Com esse tipo de condicionamento, não há economista, de esquerda ou de direita, ortodoxo ou heterodoxo, que aposte em crescimento sequer próximo da meta colocada preto no branco no programa petista.
O problema é que as políticas que permitiriam eventualmente a Palocci sair do desespero ainda estão "em fase de preparação", como o próprio ministro admite.
As que não estão em fase de preparação começaram mal a batalha pela opinião pública. Exemplo: a reforma da Previdência, julgada essencial, neste como no anterior governo, para sinalizar um equilíbrio estrutural das contas públicas.
"A reforma da Previdência precisa ter sentido social, mas é também uma questão de déficit público", ouviu a Folha em outro influente gabinete palaciano.
Mas, nesse mesmo gabinete, reconhece-se que, pelo menos no início da discussão, o governo deu a impressão de que o eixo da reforma passava exclusivamente pelas contas públicas.
Consequência: azedou as relações com o funcionalismo, em especial, a ponto de até um partido aliado, o PDT, estar usando seu horário gratuito para insinuar, veladamente, que o governo do PT causa tanto medo ao funcionalismo como o de FHC.

Lentidão da máquina
Tudo somado, o Palácio do Planalto vive uma fase de "reflexão permanente para criar condições para a redução dos juros e a retomada do crescimento", como declara Tarso Genro, outro habitante da sede do governo, como secretário-executivo do Conselho de Desenvolvimento Econômico e Social.
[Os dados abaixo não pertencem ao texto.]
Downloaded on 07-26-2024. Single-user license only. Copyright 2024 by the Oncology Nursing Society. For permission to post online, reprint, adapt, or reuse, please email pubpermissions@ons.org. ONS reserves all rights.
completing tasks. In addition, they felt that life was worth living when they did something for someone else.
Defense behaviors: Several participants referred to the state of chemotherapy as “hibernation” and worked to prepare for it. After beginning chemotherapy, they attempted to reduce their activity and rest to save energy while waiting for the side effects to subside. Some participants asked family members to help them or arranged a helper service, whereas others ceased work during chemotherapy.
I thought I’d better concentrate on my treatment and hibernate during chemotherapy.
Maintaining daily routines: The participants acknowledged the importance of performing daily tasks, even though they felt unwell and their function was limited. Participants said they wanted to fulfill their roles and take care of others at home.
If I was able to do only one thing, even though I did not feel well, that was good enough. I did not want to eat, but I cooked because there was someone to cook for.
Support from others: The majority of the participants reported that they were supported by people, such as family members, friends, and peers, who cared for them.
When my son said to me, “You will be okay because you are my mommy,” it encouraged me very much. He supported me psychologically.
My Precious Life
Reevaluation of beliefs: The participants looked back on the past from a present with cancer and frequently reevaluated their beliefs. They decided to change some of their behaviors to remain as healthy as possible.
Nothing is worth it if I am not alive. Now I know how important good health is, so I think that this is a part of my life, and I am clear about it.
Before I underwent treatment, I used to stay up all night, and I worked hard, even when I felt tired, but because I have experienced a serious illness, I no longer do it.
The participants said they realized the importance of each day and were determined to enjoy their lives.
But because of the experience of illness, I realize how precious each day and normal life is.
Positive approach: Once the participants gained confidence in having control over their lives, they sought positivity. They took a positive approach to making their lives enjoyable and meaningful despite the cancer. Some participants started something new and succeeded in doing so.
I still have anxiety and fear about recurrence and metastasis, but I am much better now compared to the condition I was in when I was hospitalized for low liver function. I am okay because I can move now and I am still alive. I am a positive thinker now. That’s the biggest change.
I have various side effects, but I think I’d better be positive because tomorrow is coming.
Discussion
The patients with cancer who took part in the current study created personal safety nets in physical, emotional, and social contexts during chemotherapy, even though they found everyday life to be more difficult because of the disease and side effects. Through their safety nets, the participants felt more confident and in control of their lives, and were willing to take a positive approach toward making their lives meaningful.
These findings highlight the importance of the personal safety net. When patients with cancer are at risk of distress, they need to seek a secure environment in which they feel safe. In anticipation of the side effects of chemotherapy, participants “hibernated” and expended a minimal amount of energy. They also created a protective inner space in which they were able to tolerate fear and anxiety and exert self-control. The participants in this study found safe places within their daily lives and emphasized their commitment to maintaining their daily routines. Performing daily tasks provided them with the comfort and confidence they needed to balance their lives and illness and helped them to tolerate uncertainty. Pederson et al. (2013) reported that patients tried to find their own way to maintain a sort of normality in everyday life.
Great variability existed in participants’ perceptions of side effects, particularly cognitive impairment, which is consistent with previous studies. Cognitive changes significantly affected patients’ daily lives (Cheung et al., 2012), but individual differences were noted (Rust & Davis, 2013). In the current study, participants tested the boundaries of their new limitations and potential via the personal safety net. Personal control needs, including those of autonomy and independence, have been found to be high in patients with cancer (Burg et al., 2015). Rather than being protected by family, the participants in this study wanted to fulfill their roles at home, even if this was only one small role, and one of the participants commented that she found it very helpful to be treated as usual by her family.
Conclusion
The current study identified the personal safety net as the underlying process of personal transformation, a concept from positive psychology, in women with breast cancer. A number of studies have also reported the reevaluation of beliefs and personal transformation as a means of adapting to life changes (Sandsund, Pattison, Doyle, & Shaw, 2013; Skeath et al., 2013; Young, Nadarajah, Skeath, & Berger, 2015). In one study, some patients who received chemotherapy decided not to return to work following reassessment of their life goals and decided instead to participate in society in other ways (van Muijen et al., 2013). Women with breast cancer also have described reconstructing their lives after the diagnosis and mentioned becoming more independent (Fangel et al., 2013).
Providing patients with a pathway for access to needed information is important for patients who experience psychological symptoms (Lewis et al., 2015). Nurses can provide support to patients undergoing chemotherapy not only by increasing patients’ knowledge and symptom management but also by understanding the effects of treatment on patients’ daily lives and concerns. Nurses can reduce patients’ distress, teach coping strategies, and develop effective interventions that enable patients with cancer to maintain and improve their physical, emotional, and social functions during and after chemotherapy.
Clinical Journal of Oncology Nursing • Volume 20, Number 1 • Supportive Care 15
As condições que a cúpula do PT/governo examina não são triviais. Incluem a criação de uma base social estável, um "enlace forte" entre os setores formal e informal da economia, a sinalização, inclusive externa, de que há uma nova política internacional e fazer as reformas, "que são as que FHC não fez, mas de outra forma", sempre de acordo com as avaliações ouvidas no Palácio.
Tudo somado, a avaliação no núcleo central do governo Lula é a de que a "costura política está muito bem" (ou seja, a formação de um suporte parlamentar suficiente para aprovar até emendas constitucionais).
Mas, na área gerencial-administrativa, "há problemas", que, no entanto, os interlocutores preferem não especificar, por lealdade aos companheiros de governo, sejam ou não do próprio PT.
O que realmente inquieta Lula, além dos juros, é a dificuldade em fazer a máquina do governo reagir na velocidade desejada (queixa, aliás, que se ouve desde que Sarney era presidente).
Exemplo: logo após a posse, o presidente visitou Brasília Teimosa, uma área de palafitas em Pernambuco. "Queria soluções rápidas ou, pelo menos, que fossem apontados os caminhos", conta um assessor. Descobriu, no entanto, que todo o processo, inclusive o de mapeamento da área, é muito mais lento.
Outro exemplo: Lula viu na televisão programa sobre o "lixão" de Belém do Pará. Reagiu de imediato para os circunstantes: "Não podemos permitir que continue havendo gente se alimentando de lixões", afirmou.
Pelo menos nesse caso, houve uma reação imediata: o ministro da Segurança Alimentar, José Graziano da Silva, ficou até 22h da quinta-feira discutindo com Carlos Lessa, presidente do BNDES, como arrumar dinheiro para resolver o problema.
É um problema, mas bem mais simples do que baixar os juros e fazer a política macroeconômica guinar para o rumo do crescimento, o verdadeiro desafio de Lula e do PT.